Ohne jede „Kopftuchkränkung“
Auch über ein Kopftuchverbot für Lehrerinnen lässt sich sachlich und ideologiefrei diskutieren.
Natürlich sorgt sie jetzt mit ihrer Überlegung für Aufregung. Nach dem Kopftuchverbot bis zur vierten Klasse nun die Überlegung der neuen Integrationsministerin über einen „möglichen nächsten Schritt“, über ein Kopftuchverbot für Lehrerinnen. Mit dem Nachsatz, dass sie einen „breiten Konsens“in der Regierung orte, weil da ja ein Rollenbild in den Schulen vermittelt werde.
Womit sie mit absoluter Sicherheit recht hat. Es könnte für muslimische Mädchen, die kein Kopftuch tragen wollen, noch
schwieriger sein, einen kopftuchfreien Weg zu gehen, wenn die Lehrerin ein Kopftuch trägt.
Es könnte, muss es aber nicht. Erlaubt sein muss es aber, über ein Verbot und seine Folgen nachzudenken. Ohne dass jene, die darüber nachdenken, sofort mit dem Vorwurf geächtet werden, islamfeindlich zu sein. Oder ins rechtsextreme Eck verbannt werden, weil Rechtsextreme dies ebenfalls fordern und dann zu oft ignoriert wird, dass die Forderungen von Rechtsextremen nichts mit Rollenbildern oder dem Schutz von Mädchen zu tun haben.

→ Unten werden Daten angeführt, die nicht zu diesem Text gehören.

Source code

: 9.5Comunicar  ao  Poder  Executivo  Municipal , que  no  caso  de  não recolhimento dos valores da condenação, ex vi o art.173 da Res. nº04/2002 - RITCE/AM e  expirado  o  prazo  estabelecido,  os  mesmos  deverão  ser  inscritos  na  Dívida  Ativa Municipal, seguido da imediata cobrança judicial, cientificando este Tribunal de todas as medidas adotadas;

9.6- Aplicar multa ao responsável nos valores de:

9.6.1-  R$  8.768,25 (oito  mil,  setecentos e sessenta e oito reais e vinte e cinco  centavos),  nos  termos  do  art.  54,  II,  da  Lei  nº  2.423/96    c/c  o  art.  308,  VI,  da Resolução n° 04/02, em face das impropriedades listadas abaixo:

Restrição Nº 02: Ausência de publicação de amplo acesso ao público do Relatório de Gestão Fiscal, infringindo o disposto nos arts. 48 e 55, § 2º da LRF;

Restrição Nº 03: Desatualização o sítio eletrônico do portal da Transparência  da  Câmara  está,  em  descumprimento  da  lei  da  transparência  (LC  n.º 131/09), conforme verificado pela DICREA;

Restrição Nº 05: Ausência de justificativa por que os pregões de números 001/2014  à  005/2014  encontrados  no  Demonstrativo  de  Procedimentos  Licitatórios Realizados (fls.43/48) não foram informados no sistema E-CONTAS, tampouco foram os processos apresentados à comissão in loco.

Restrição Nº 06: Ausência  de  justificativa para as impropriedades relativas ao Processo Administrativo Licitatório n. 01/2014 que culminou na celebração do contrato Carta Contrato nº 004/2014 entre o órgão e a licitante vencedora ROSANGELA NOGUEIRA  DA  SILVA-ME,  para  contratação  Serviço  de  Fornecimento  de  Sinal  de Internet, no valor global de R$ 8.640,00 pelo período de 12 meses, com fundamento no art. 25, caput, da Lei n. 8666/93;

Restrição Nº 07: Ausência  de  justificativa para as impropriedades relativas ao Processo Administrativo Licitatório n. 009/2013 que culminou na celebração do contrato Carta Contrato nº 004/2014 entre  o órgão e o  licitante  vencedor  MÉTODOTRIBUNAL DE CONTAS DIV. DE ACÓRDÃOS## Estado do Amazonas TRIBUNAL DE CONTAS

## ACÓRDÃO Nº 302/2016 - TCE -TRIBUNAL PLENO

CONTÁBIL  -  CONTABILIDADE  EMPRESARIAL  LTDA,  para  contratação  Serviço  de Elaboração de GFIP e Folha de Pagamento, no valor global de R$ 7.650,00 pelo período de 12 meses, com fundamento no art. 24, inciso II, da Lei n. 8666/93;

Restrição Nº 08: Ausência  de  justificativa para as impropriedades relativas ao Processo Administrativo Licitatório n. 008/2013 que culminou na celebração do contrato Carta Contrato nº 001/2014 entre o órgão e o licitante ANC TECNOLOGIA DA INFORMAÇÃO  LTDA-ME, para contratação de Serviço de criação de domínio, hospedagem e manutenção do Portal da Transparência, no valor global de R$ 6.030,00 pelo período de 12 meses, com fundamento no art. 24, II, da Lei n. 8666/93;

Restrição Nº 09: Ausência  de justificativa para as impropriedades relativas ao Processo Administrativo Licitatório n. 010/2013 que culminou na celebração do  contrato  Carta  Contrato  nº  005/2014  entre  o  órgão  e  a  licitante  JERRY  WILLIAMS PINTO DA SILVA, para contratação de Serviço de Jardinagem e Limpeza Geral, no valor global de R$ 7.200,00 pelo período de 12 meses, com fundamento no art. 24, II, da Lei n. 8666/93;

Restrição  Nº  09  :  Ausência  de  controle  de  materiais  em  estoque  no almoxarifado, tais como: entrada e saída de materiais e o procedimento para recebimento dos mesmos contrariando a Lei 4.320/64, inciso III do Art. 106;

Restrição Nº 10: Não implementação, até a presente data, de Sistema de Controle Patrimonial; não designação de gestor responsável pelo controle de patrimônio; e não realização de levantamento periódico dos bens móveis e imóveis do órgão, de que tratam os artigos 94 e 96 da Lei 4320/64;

Ja, das Kopftuch ist ein ambivalentes Symbol. Für die einen wäre ein Verbot ein Akt gegen die Selbstbestimmung und religiöse Freiheit, für Frauenrechtlerinnen aber ein Akt der Befreiung aus Zwangsrollenbildern. Also warum nicht ruhig diskutieren, was für Schülerinnen wichtig wäre? Der grüne Vizekanzler zeigte gestern, wie emotionsfrei auch ideologisch aufgeladene Themen behandelt werden können. Keine Empörung, kein Vorwurf, dass da „mit Symbolpolitik rassistische Vorurteile bestärkt werden“, keine Rede von „Kopftuchkränkung“. Er meinte ruhig, dass es jedem freistehe, „über nächste Schritte“nachzudenken. Aber dass es da einen Dissens mit ihm geben würde. Auch darüber sollte in Ruhe debattiert werden – am besten mit muslimischen Frauenrechtlerinnen.